In substantiation of this view of the First Article, the declaration of Mr. Boutwell to that effect is here inserted. Mr. Boutwell was chairman of the committee of the House appointed to prepare the Articles of Impeachment upon which Mr. Johnson was tried. On his report of these Articles to the House he said, after speaking particularly of the Tenth Article:

The other Articles are based upon facts which are of public knowledge, growing out of the attempt of the President to remove Secretary Stanton from the office of Secretary for the Department of War.

That is, that the basis of the entire accusation was the alleged violation of the Tenure-of-Office Act in the removal of Mr. Stanton, as recited in the First Article.

So, after taking the vote on the Second and Third Articles and their defeat by the same vote as that on the Eleventh, it became manifest that further effort to the impeachment of the president on any of the remaining eight Articles would be useless, and Mr. Williams moved that the Senate, sitting as a Court of Impeachment, adjourn sine die, which motion was carried by the following vote:

Yeas—Anthony, Cameron, Cattell, Chandler, Cole, Conkling Corbett, Cragin, Drake, Edmunds, Ferry, Frelinghuysen, Harlan, Howard, Morgan, Morrill of Maine, Morrill of Vermont, Morton, Nye, Patterson of New Hampshire, Pomeroy, Ramsay, Sherman, Sprague, Stewart, Sumner, Thayer, Tipton, Van Winkle, Wade. Willey, Williams, Wilson, Yates—34.

Nays—Bayard, Buckalew, Davis, Dixon, Doolittle, Fowler, Henderson, Hendricks, Johnson, McCreery, Norton, Patterson of Tennessee, Ross, Saulsbury, Trumbull, Vickers—16.

Every Senator present who had voted for conviction voted to abandon the prosecution and end the trial, and every Senator present who had voted against conviction, voted to continue and go through the indictment.

Of course, it was useless to go farther with any hope of success, as, it will be seen by this record, all the remaining Articles were dead, beaten in caucus before the voting commenced, and by the professed friends and leaders of the movement.

Possibly it was the anticipation of this effect of the abandonment of the First Article, that was the "sickness" to which Mr. Edmunds, at the outset of the voting, ten days before, ascribed the peculiar order of taking the vote.

It is not intended to aver that there was any privity or concert in this particular manipulation—yet it is suggestive. The Impeachment had been dragging since the 22nd of February, to May 26th—more than three months,—and had been everywhere the engrossing topic of the time. It was becoming tiresome-not only to the Senate, but to the general public.

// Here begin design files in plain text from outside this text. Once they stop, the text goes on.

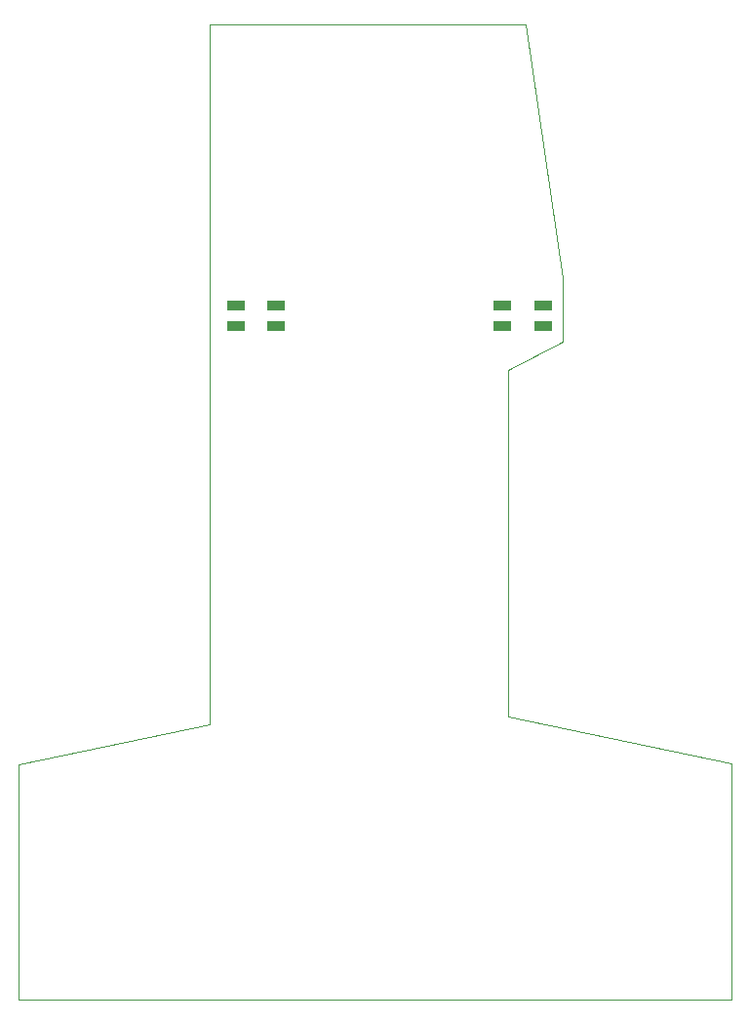
<source format=gtp>
G04 #@! TF.GenerationSoftware,KiCad,Pcbnew,9.0.2*
G04 #@! TF.CreationDate,2025-07-01T11:42:46-07:00*
G04 #@! TF.ProjectId,osu_keypad,6f73755f-6b65-4797-9061-642e6b696361,rev?*
G04 #@! TF.SameCoordinates,Original*
G04 #@! TF.FileFunction,Paste,Top*
G04 #@! TF.FilePolarity,Positive*
%FSLAX46Y46*%
G04 Gerber Fmt 4.6, Leading zero omitted, Abs format (unit mm)*
G04 Created by KiCad (PCBNEW 9.0.2) date 2025-07-01 11:42:46*
%MOMM*%
%LPD*%
G01*
G04 APERTURE LIST*
%ADD10R,1.600000X0.850000*%
G04 #@! TA.AperFunction,Profile*
%ADD11C,0.050000*%
G04 #@! TD*
G04 APERTURE END LIST*
D10*
X128975000Y-89850000D03*
X128975000Y-91600000D03*
X132475000Y-91600000D03*
X132475000Y-89850000D03*
X105796875Y-89850000D03*
X105796875Y-91600000D03*
X109296875Y-91600000D03*
X109296875Y-89850000D03*
D11*
X129425000Y-95405000D02*
X134165000Y-92945000D01*
X103584375Y-65484375D02*
X103584375Y-126206250D01*
X129435000Y-125465000D02*
X129425000Y-95405000D01*
X86915625Y-150018750D02*
X148828125Y-150018750D01*
X134165000Y-87495000D02*
X130968750Y-65484375D01*
X86925000Y-129625000D02*
X103584375Y-126206250D01*
X148828125Y-150018750D02*
X148828125Y-129525000D01*
X86915625Y-150018750D02*
X86925000Y-129625000D01*
X134165000Y-92945000D02*
X134165000Y-87495000D01*
X130968750Y-65484375D02*
X103584375Y-65484375D01*
X148828125Y-129525000D02*
X129435000Y-125465000D01*
M02*

</source>
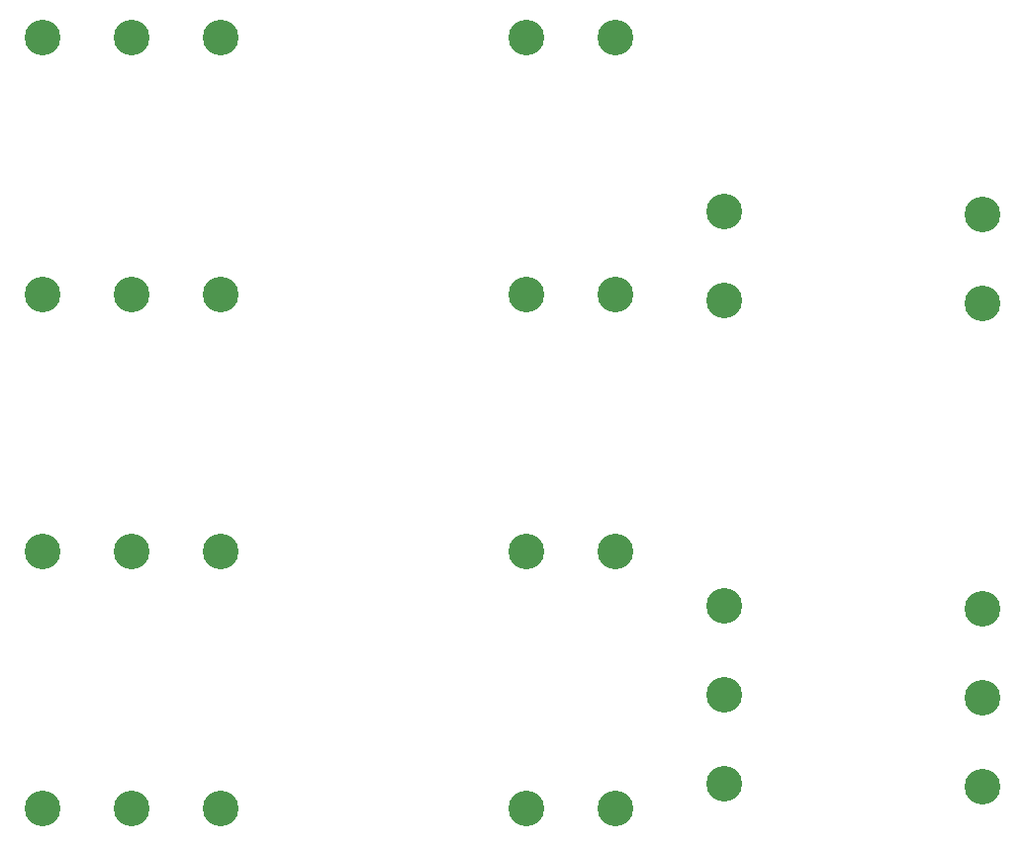
<source format=gts>
%MOIN*%
%OFA0B0*%
%FSLAX46Y46*%
%IPPOS*%
%LPD*%
%ADD10C,0.005905511811023622*%
%ADD11C,0.12000000000000001*%
%ADD22C,0.005905511811023622*%
%ADD23C,0.12000000000000001*%
%ADD34C,0.005905511811023622*%
%ADD35C,0.12000000000000001*%
%ADD46C,0.005905511811023622*%
%ADD47C,0.12000000000000001*%
%ADD58C,0.005905511811023622*%
%ADD59C,0.12000000000000001*%
%ADD70C,0.005905511811023622*%
%ADD71C,0.12000000000000001*%
%LPD*%
G01*
D10*
D11*
X-0005050000Y0006532283D02*
X0000704999Y0002357283D03*
X0000404999Y0002357283D03*
X0000104999Y0002357283D03*
X0001734999Y0002357283D03*
X0002034999Y0002357283D03*
G01*
D22*
D23*
X-0005050000Y0007398425D02*
X0000704999Y0003223425D03*
X0000404999Y0003223425D03*
X0000104999Y0003223425D03*
X0001734999Y0003223425D03*
X0002034999Y0003223425D03*
G04 next file*
%LPD*%
G01*
D34*
D35*
X-0005050000Y0004799999D02*
X0000704999Y0000624999D03*
X0000404999Y0000624999D03*
X0000104999Y0000624999D03*
X0001734999Y0000624999D03*
X0002034999Y0000624999D03*
G01*
D46*
D47*
X-0001771653Y-0004448818D02*
X0002403346Y0001306181D03*
X0002403346Y0001006181D03*
X0002403346Y0000706181D03*
X0002403346Y0002336181D03*
X0002403346Y0002636181D03*
G04 next file*
G01*
D58*
D59*
X-0000902362Y-0004459448D02*
X0003272637Y0001295550D03*
X0003272637Y0000995550D03*
X0003272637Y0000695550D03*
X0003272637Y0002325550D03*
X0003272637Y0002625550D03*
G04 next file*
G04 #@! TF.FileFunction,Soldermask,Top*
G04 Gerber Fmt 4.6, Leading zero omitted, Abs format (unit mm)*
G04 Created by KiCad (PCBNEW 4.0.7) date 01/27/18 21:13:42*
G01*
G04 APERTURE LIST*
G04 APERTURE END LIST*
D70*
D71*
X-0005050000Y0005666141D02*
X0000704999Y0001491140D03*
X0000404999Y0001491140D03*
X0000104999Y0001491140D03*
X0001734999Y0001491140D03*
X0002034999Y0001491140D03*
M02*
</source>
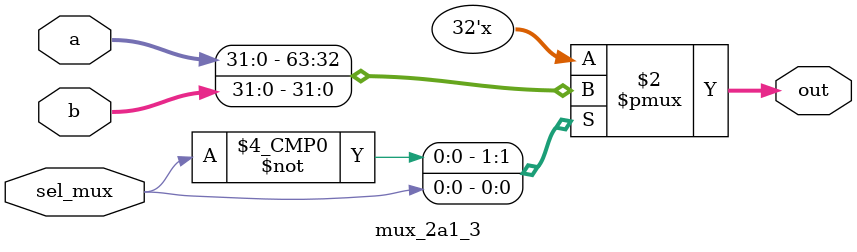
<source format=v>
`timescale 1ns / 1ps

module mux_2a1_3 #(parameter RS2 = 2'd0, ext3 = 2'd1
                )(
                input [31:0] a, b,
                input sel_mux,
                output reg [31:0] out
                );
           
    always @(*) begin
        case (sel_mux)
            RS2 : out <= a;
            ext3 : out <= b;
        endcase
    end
endmodule
</source>
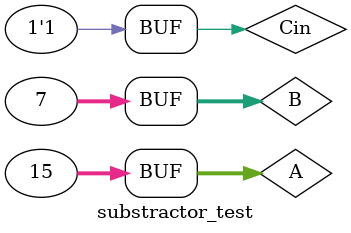
<source format=v>
module substractor_test();

reg [31:0]A;
reg [31:0]B;
reg Cin;
wire [31:0]Substract;
wire Cout;

substractor_32bit start(A,B,Cin,Substract,Cout);

initial begin

A = 32'b0000000000000000000000000001111;
B = 32'b0000000000000000000000000000111;
Cin = 1;

	$monitor(
	   "Input1=%b= %d\nInput2=%b = %d\nSubstract=%b =%d\n",
		   A,A,B,B,Substract,Substract);

end


endmodule

</source>
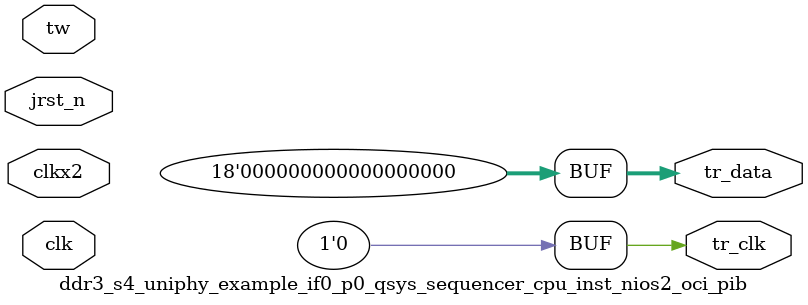
<source format=v>
module ddr3_s4_uniphy_example_if0_p0_qsys_sequencer_cpu_inst_nios2_oci_pib (
                                                                              clk,
                                                                              clkx2,
                                                                              jrst_n,
                                                                              tw,
                                                                              tr_clk,
                                                                              tr_data
                                                                           )
;
  output           tr_clk;
  output  [ 17: 0] tr_data;
  input            clk;
  input            clkx2;
  input            jrst_n;
  input   [ 35: 0] tw;
  wire             phase;
  wire             tr_clk;
  reg              tr_clk_reg ;
  wire    [ 17: 0] tr_data;
  reg     [ 17: 0] tr_data_reg ;
  reg              x1 ;
  reg              x2 ;
  assign phase = x1^x2;
  always @(posedge clk or negedge jrst_n)
    begin
      if (jrst_n == 0)
          x1 <= 0;
      else 
        x1 <= ~x1;
    end
  always @(posedge clkx2 or negedge jrst_n)
    begin
      if (jrst_n == 0)
        begin
          x2 <= 0;
          tr_clk_reg <= 0;
          tr_data_reg <= 0;
        end
      else 
        begin
          x2 <= x1;
          tr_clk_reg <= ~phase;
          tr_data_reg <= phase ?   tw[17 : 0] :   tw[35 : 18];
        end
    end
  assign tr_clk = 0 ? tr_clk_reg : 0;
  assign tr_data = 0 ? tr_data_reg : 0;
endmodule
</source>
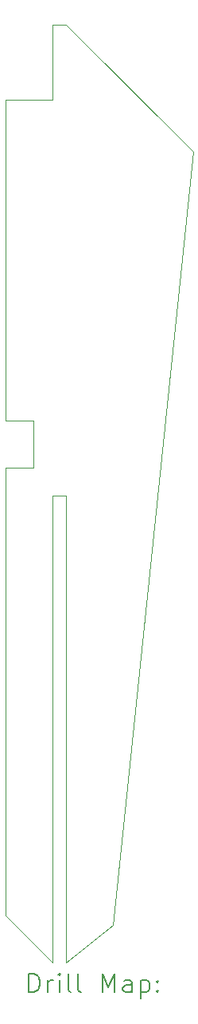
<source format=gbr>
%FSLAX45Y45*%
G04 Gerber Fmt 4.5, Leading zero omitted, Abs format (unit mm)*
G04 Created by KiCad (PCBNEW (6.0.0)) date 2022-03-05 17:09:39*
%MOMM*%
%LPD*%
G01*
G04 APERTURE LIST*
%TA.AperFunction,Profile*%
%ADD10C,0.100000*%
%TD*%
%ADD11C,0.200000*%
G04 APERTURE END LIST*
D10*
X14900000Y-8900000D02*
X14900000Y-13650000D01*
X14900000Y-8400000D02*
X14900000Y-5000000D01*
X14900000Y-8400000D02*
X15200000Y-8400000D01*
X15200000Y-8900000D02*
X14900000Y-8900000D01*
X15200000Y-8400000D02*
X15200000Y-8900000D01*
X15550000Y-14150000D02*
X15550000Y-9200000D01*
X15400000Y-9200000D02*
X15400000Y-14150000D01*
X16900000Y-5550000D02*
X16050000Y-13750000D01*
X15550000Y-4200000D02*
X16900000Y-5550000D01*
X15400000Y-9200000D02*
X15550000Y-9200000D01*
X15400000Y-14150000D02*
X14900000Y-13650000D01*
X15400000Y-5000000D02*
X14900000Y-5000000D01*
X15400000Y-5000000D02*
X15400000Y-4200000D01*
X15400000Y-4200000D02*
X15550000Y-4200000D01*
X15550000Y-14150000D02*
X16050000Y-13750000D01*
D11*
X15152619Y-14465476D02*
X15152619Y-14265476D01*
X15200238Y-14265476D01*
X15228809Y-14275000D01*
X15247857Y-14294048D01*
X15257381Y-14313095D01*
X15266905Y-14351190D01*
X15266905Y-14379762D01*
X15257381Y-14417857D01*
X15247857Y-14436905D01*
X15228809Y-14455952D01*
X15200238Y-14465476D01*
X15152619Y-14465476D01*
X15352619Y-14465476D02*
X15352619Y-14332143D01*
X15352619Y-14370238D02*
X15362143Y-14351190D01*
X15371667Y-14341667D01*
X15390714Y-14332143D01*
X15409762Y-14332143D01*
X15476428Y-14465476D02*
X15476428Y-14332143D01*
X15476428Y-14265476D02*
X15466905Y-14275000D01*
X15476428Y-14284524D01*
X15485952Y-14275000D01*
X15476428Y-14265476D01*
X15476428Y-14284524D01*
X15600238Y-14465476D02*
X15581190Y-14455952D01*
X15571667Y-14436905D01*
X15571667Y-14265476D01*
X15705000Y-14465476D02*
X15685952Y-14455952D01*
X15676428Y-14436905D01*
X15676428Y-14265476D01*
X15933571Y-14465476D02*
X15933571Y-14265476D01*
X16000238Y-14408333D01*
X16066905Y-14265476D01*
X16066905Y-14465476D01*
X16247857Y-14465476D02*
X16247857Y-14360714D01*
X16238333Y-14341667D01*
X16219286Y-14332143D01*
X16181190Y-14332143D01*
X16162143Y-14341667D01*
X16247857Y-14455952D02*
X16228809Y-14465476D01*
X16181190Y-14465476D01*
X16162143Y-14455952D01*
X16152619Y-14436905D01*
X16152619Y-14417857D01*
X16162143Y-14398809D01*
X16181190Y-14389286D01*
X16228809Y-14389286D01*
X16247857Y-14379762D01*
X16343095Y-14332143D02*
X16343095Y-14532143D01*
X16343095Y-14341667D02*
X16362143Y-14332143D01*
X16400238Y-14332143D01*
X16419286Y-14341667D01*
X16428809Y-14351190D01*
X16438333Y-14370238D01*
X16438333Y-14427381D01*
X16428809Y-14446428D01*
X16419286Y-14455952D01*
X16400238Y-14465476D01*
X16362143Y-14465476D01*
X16343095Y-14455952D01*
X16524048Y-14446428D02*
X16533571Y-14455952D01*
X16524048Y-14465476D01*
X16514524Y-14455952D01*
X16524048Y-14446428D01*
X16524048Y-14465476D01*
X16524048Y-14341667D02*
X16533571Y-14351190D01*
X16524048Y-14360714D01*
X16514524Y-14351190D01*
X16524048Y-14341667D01*
X16524048Y-14360714D01*
M02*

</source>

Notwithstanding the City of Washington was still filled with people who had been waiting weary weeks and months for the deposition of Mr. Johnson and the accession of Mr. Wade to the Presidency, for the fulfillment of pledges of appointment based thereon, and who were still importunate for impeachment, the business element of the country at large was tiring of it and its depressing effect upon the commercial activities. Even Senators and Congressmen were being moved to a sense of the obstructive and somewhat ridiculous phases the impeachment movement was beginning to take on—and not a few of those who in its earlier stages had honestly favored the movement, inside as well as outside the membership of both Houses of Congress, had begun to realize the actual nature and purposes, as also the shallowness of the impeachment movement that from whatever motives it had originated, it had degenerated very much into a game of personal ambition—of vindictiveness—and office getting and spoils—and practically nothing higher.